LA CORRIDA, SAPORE DI BEI VECCHI TEMPI

Ci sono aspetti che ricorrono e si confermano anche in questa ultima edizione de La corrida (sabato su Canale 5, ore 21), e almeno uno che comincia ad insinuarsi come elemento di novità. Tra gli elementi inossidabili l'atmosfera del programma, quel suo essere «sagra popolare televisiva» indifferente al passare dei lustri, al cambiamento delle mode, con lo sguardo ironicamente perplesso del maestro Pregadio a scandire per primo la volontà di continuare ad essere gli stessi di sempre e il pubblico in sala imperterrito nel tributare ai concorrenti quella messe di fischi e applausi in libera uscita che caratterizzano fin dall'inizio La corrida (e piacerebbe vedere trasferito anche a certi pretenziosi programmi di intrattenimento questa democratica possibilità di esprimere dissenso per chi stona, delude, non si prepara a dovere). Proprio per la sua fedeltà alla tradizione la trasmissione di Gerry Scotti continua ad avere un consistente pubblico di fedelissimi che ne apprezzano l'ingenuo anacronismo, in cui tutto sembra appartenere immutabilmente a un mondo che si è fermato, fatto di schegge di repertorio che sono riuscite a sopravvivere alla vorticosa trasformazione del tessuto televisivo nazionale. In questo senso La corrida è rimasto l'ultimo avanposto della vecchia televisione, quella in cui i dilettanti erano davvero allo sbaraglio, senza arte né parte, sicuri di potersi esibire solo una volta e a prezzo di qualche legittimo, rumoroso pernacchio. Tutto questo prima che l'industria dell'intrattenimento facesse dei «dilettanti allo sbaraglio» un grosso business ad uso dei reality show, trasformando il dilettantismo televisivo in una professione, uno status alimentato da un rovesciamento di valori: è il non saper far niente che paga, interessa e viene ora sfruttato su scala seriale. Non è però semplice nemmeno per La corrida rimanere immune da quel cambiamento epocale che ha toccato lo stesso pubblico comune che si affaccia alla tv e vuole sempre più esibirsi, sfondare, diventarne protagonista.

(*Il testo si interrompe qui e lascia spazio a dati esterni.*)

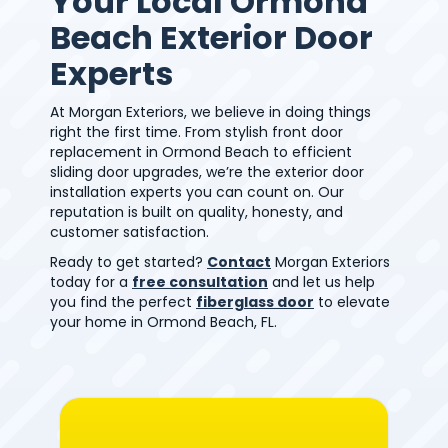
Your Local Ormond
Beach Exterior Door
Experts
At Morgan Exteriors, we believe in doing things
right the first time. From stylish front door
replacement in Ormond Beach to efficient
sliding door upgrades, we’re the exterior door
installation experts you can count on. Our
reputation is built on quality, honesty, and
customer satisfaction.
Ready to get started?
Contact
Morgan Exteriors
today for a
free consultation
and let us help
you find the perfect
fiberglass door
to elevate
your home in Ormond Beach, FL.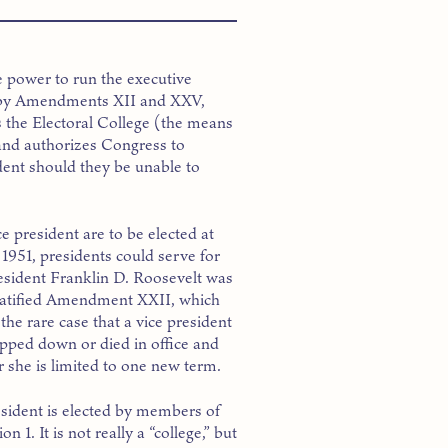
he power to run the executive
ed by Amendments XII and XXV,
es the Electoral College (the means
 and authorizes Congress to
dent should they be unable to
ce president are to be elected at
1951, presidents could serve for
resident Franklin D. Roosevelt was
 ratified Amendment XXII, which
 the rare case that a vice president
tepped down or died in office and
 she is limited to one new term.
esident is elected by members of
n 1. It is not really a “college,” but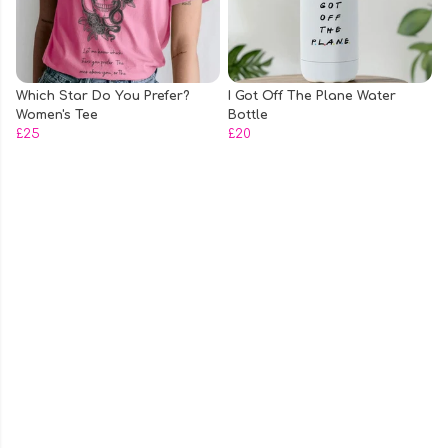
Which Star Do You Prefer?
I Got Off The Plane Water
Women's Tee
Bottle
£25
£20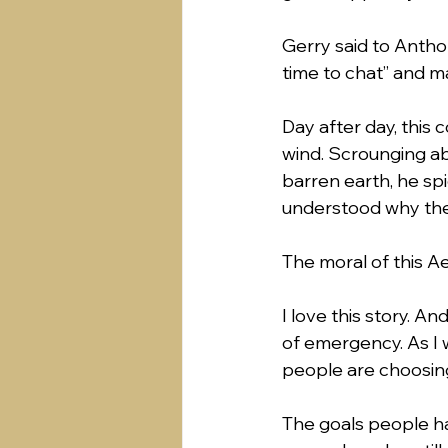
Gerry said to Anthony
time to chat” and ma
Day after day, this
wind. Scrounging ab
barren earth, he sp
understood why the
The moral of this Ae
I love this story. An
of emergency. As I 
people are choosing 
The goals people h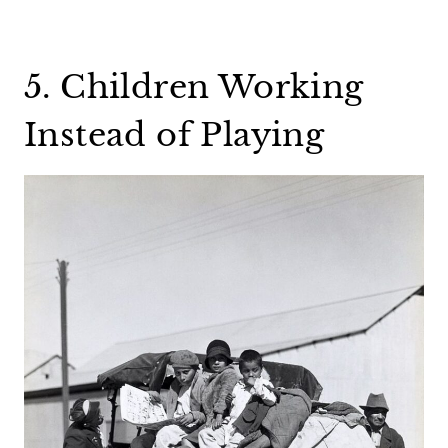
5. Children Working
Instead of Playing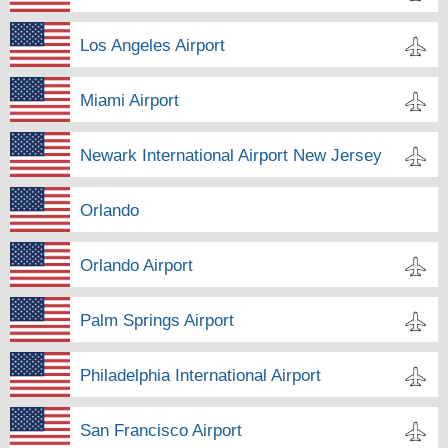
Los Angeles Airport
Miami Airport
Newark International Airport New Jersey
Orlando
Orlando Airport
Palm Springs Airport
Philadelphia International Airport
San Francisco Airport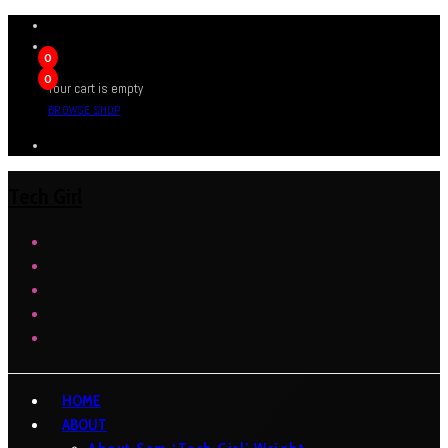
0
0
Your cart is empty
BROWSE SHOP
Tech Girl
HOME
ABOUT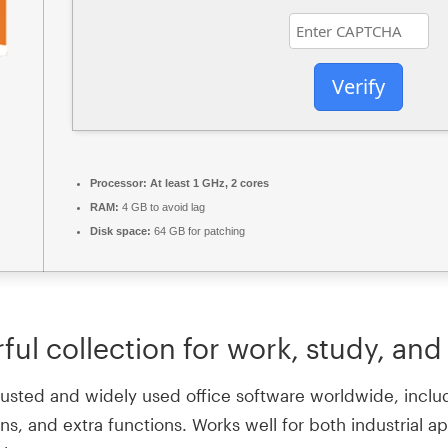
Verify
Processor:
At least 1 GHz, 2 cores
RAM:
4 GB to avoid lag
Disk space:
64 GB for patching
ful collection for work, study, and 
rusted and widely used office software worldwide, includi
s, and extra functions. Works well for both industrial a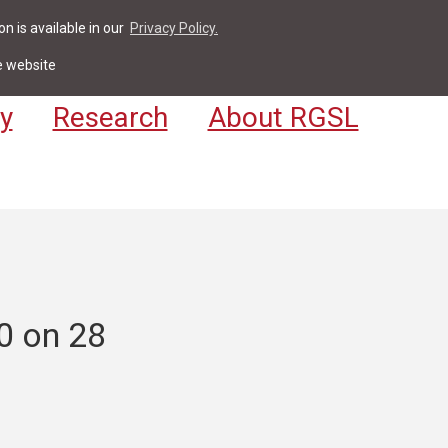
n is available in our
Privacy Policy.
act
For Students & Staff
Apply
LV
e website
y
Research
About RGSL
0 on 28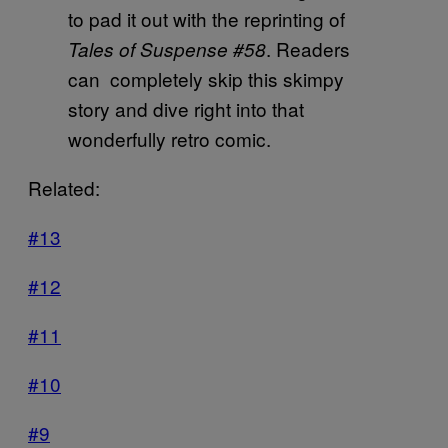
to pad it out with the reprinting of
. Readers
Tales of Suspense #58
can completely skip this skimpy
story and dive right into that
wonderfully retro comic.
Related:
#13
#12
#11
#10
#9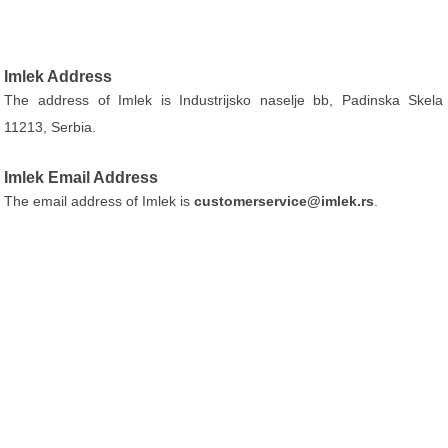
Imlek Address
The address of Imlek is Industrijsko naselje bb, Padinska Skela
11213, Serbia.
Imlek Email Address
The email address of Imlek is
customerservice@imlek.rs
.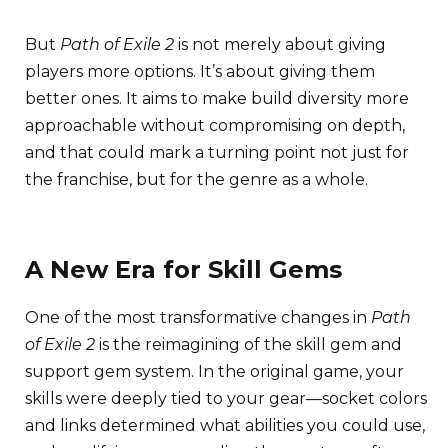
But
Path of Exile 2
is not merely about giving
players more options. It’s about giving them
better ones. It aims to make build diversity more
approachable without compromising on depth,
and that could mark a turning point not just for
the franchise, but for the genre as a whole.
A New Era for Skill Gems
One of the most transformative changes in
Path
of Exile 2
is the reimagining of the skill gem and
support gem system. In the original game, your
skills were deeply tied to your gear—socket colors
and links determined what abilities you could use,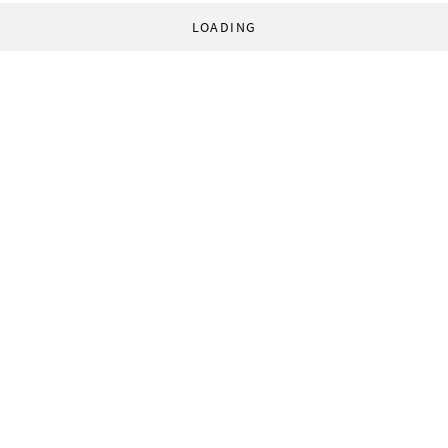
LOADING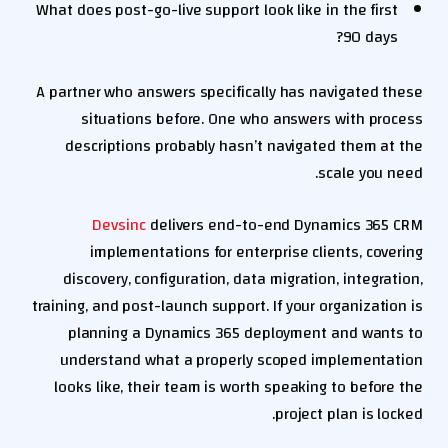
What does post-go-live support look like in the first
90 days?
A partner who answers specifically has navigated these
situations before. One who answers with process
descriptions probably hasn’t navigated them at the
scale you need.
Devsinc
delivers end-to-end Dynamics 365 CRM
implementations for enterprise clients, covering
discovery, configuration, data migration, integration,
training, and post-launch support. If your organization is
planning a Dynamics 365 deployment and wants to
understand what a properly scoped implementation
looks like, their team is worth speaking to before the
project plan is locked.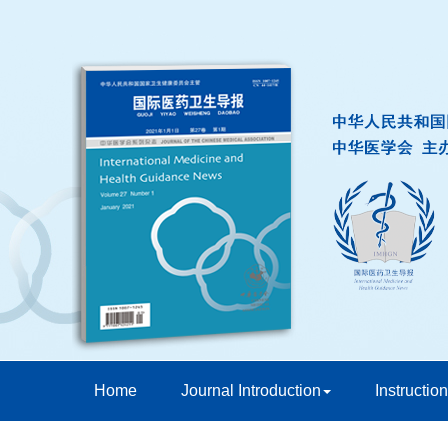
Home
Journal Introduction
Instruction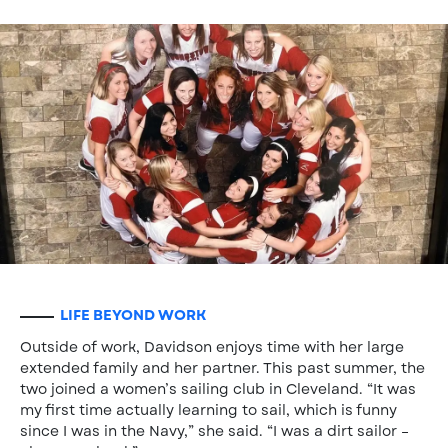
LIFE BEYOND WORK
Outside of work, Davidson enjoys time with her large
extended family and her partner. This past summer, the
two joined a women’s sailing club in Cleveland. “It was
my first time actually learning to sail, which is funny
since I was in the Navy,” she said. “I was a dirt sailor –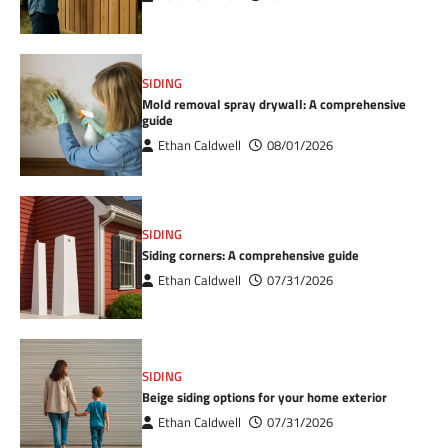
SIDING
Mold removal spray drywall: A comprehensive
guide
Ethan Caldwell
08/01/2026
SIDING
Siding corners: A comprehensive guide
Ethan Caldwell
07/31/2026
SIDING
Beige siding options for your home exterior
Ethan Caldwell
07/31/2026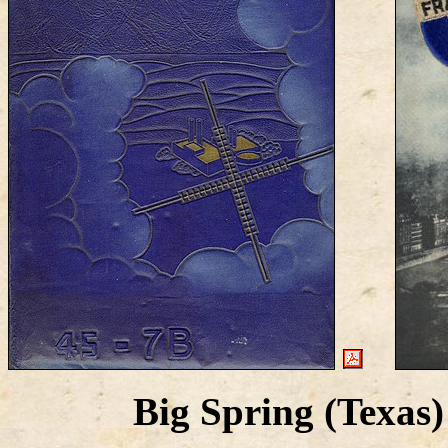
Big Spring (Texa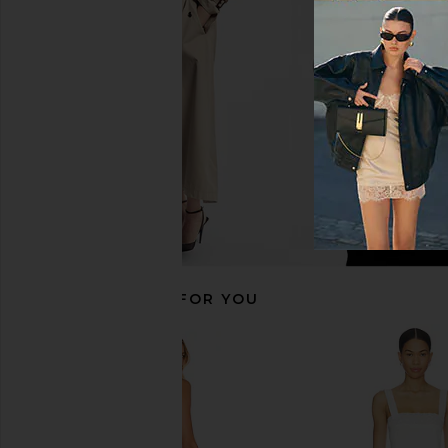
Mini Slip in Seagreen Combo
AFRM
CA$ 182.14
CA$ 
Free People
CA$ 137.31
RECOMMENDED FOR YOU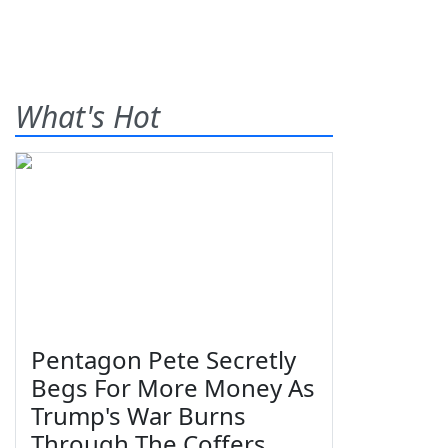
What's Hot
Pentagon Pete Secretly
Begs For More Money As
Trump's War Burns
Through The Coffers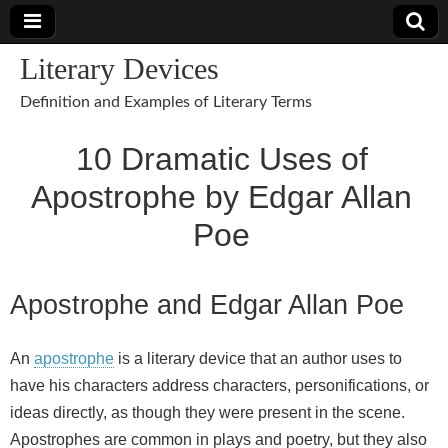
Literary Devices
Definition and Examples of Literary Terms
10 Dramatic Uses of
Apostrophe by Edgar Allan
Poe
Apostrophe and Edgar Allan Poe
An
apostrophe
is a literary device that an author uses to
have his characters address characters, personifications, or
ideas directly, as though they were present in the scene.
Apostrophes are common in plays and poetry, but they also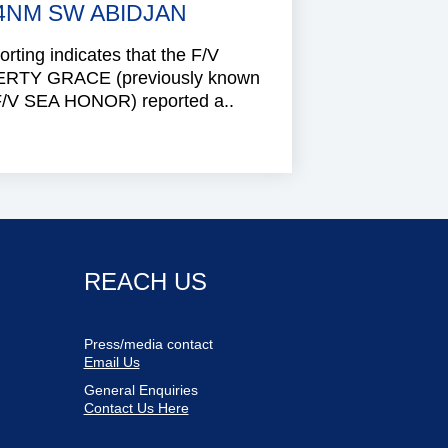
4NM SW ABIDJAN
rting indicates that the F/V
ERTY GRACE (previously known
F/V SEA HONOR) reported a..
REACH US
Press/media contact
Email Us
General Enquiries
Contact Us Here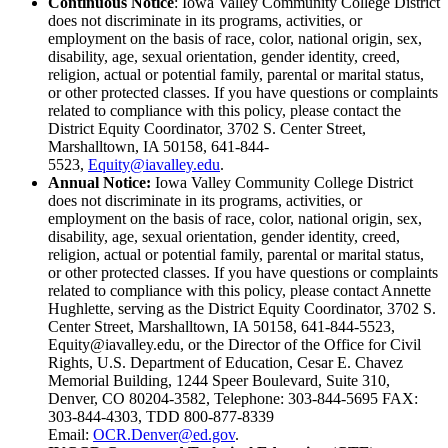
Continuous Notice
: Iowa Valley Community College District
does not discriminate in its programs, activities, or
employment on the basis of race, color, national origin, sex,
disability, age, sexual orientation, gender identity, creed,
religion, actual or potential family, parental or marital status,
or other protected classes. If you have questions or complaints
related to compliance with this policy, please contact the
District Equity Coordinator, 3702 S. Center Street,
Marshalltown, IA 50158, 641-844-
5523,
Equity@iavalley.edu
.
Annual Notice:
Iowa Valley Community College District
does not discriminate in its programs, activities, or
employment on the basis of race, color, national origin, sex,
disability, age, sexual orientation, gender identity, creed,
religion, actual or potential family, parental or marital status,
or other protected classes. If you have questions or complaints
related to compliance with this policy, please contact Annette
Hughlette, serving as the District Equity Coordinator, 3702 S.
Center Street, Marshalltown, IA 50158, 641-844-5523,
Equity@iavalley.edu, or the Director of the Office for Civil
Rights, U.S. Department of Education, Cesar E. Chavez
Memorial Building, 1244 Speer Boulevard, Suite 310,
Denver, CO 80204-3582, Telephone: 303-844-5695 FAX:
303-844-4303, TDD 800-877-8339
Email:
OCR.Denver@ed.gov
.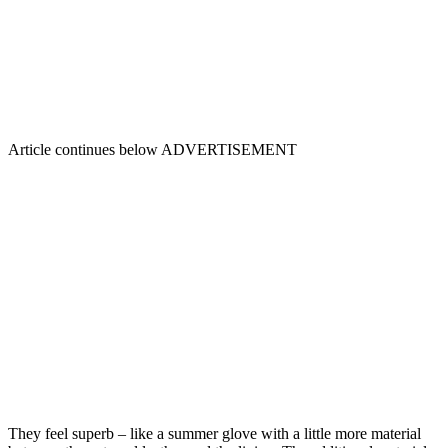
Article continues below
ADVERTISEMENT
They feel superb – like a summer glove with a little more material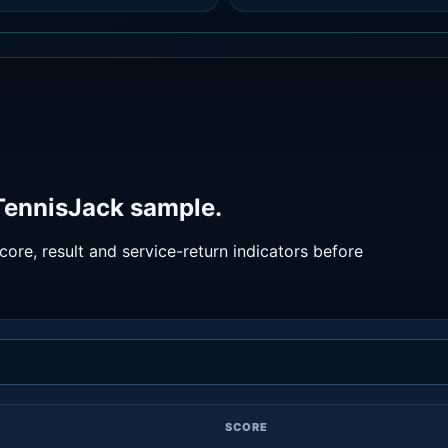
 TennisJack sample.
ore, result and service-return indicators before
SCORE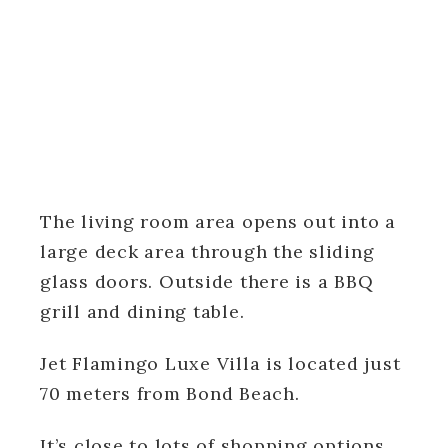
The living room area opens out into a
large deck area through the sliding
glass doors. Outside there is a BBQ
grill and dining table.
Jet Flamingo Luxe Villa is located just
70 meters from Bond Beach.
It’s close to lots of shopping options,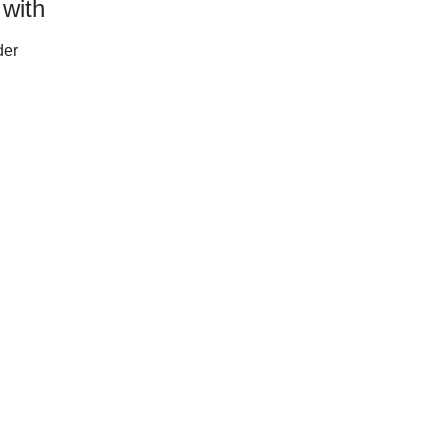
 with
der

Non a caso si comincia a notare, in questa edizione, qualche concorrente più scafato di altri, fin troppo disinvolto, qualcuno che cerca di giocarsi la carta giusta per diventare «personaggio» passando magari per l'arena della Corrida come trampolino di lancio verso altri palcoscenici.

Si cominciano a intravedere concorrenti assai meno timidi, che sembrano essersi preparati un copione stravagante ad uso e consumo di qualche possibile ingaggio, magari in nuovi o vecchi reality. È l'unico rischio da cui La corrida deve guardarsi: evitare la corte dei cacciatori di gloria e restare l'unico luogo in cui i dilettanti rimangono tali.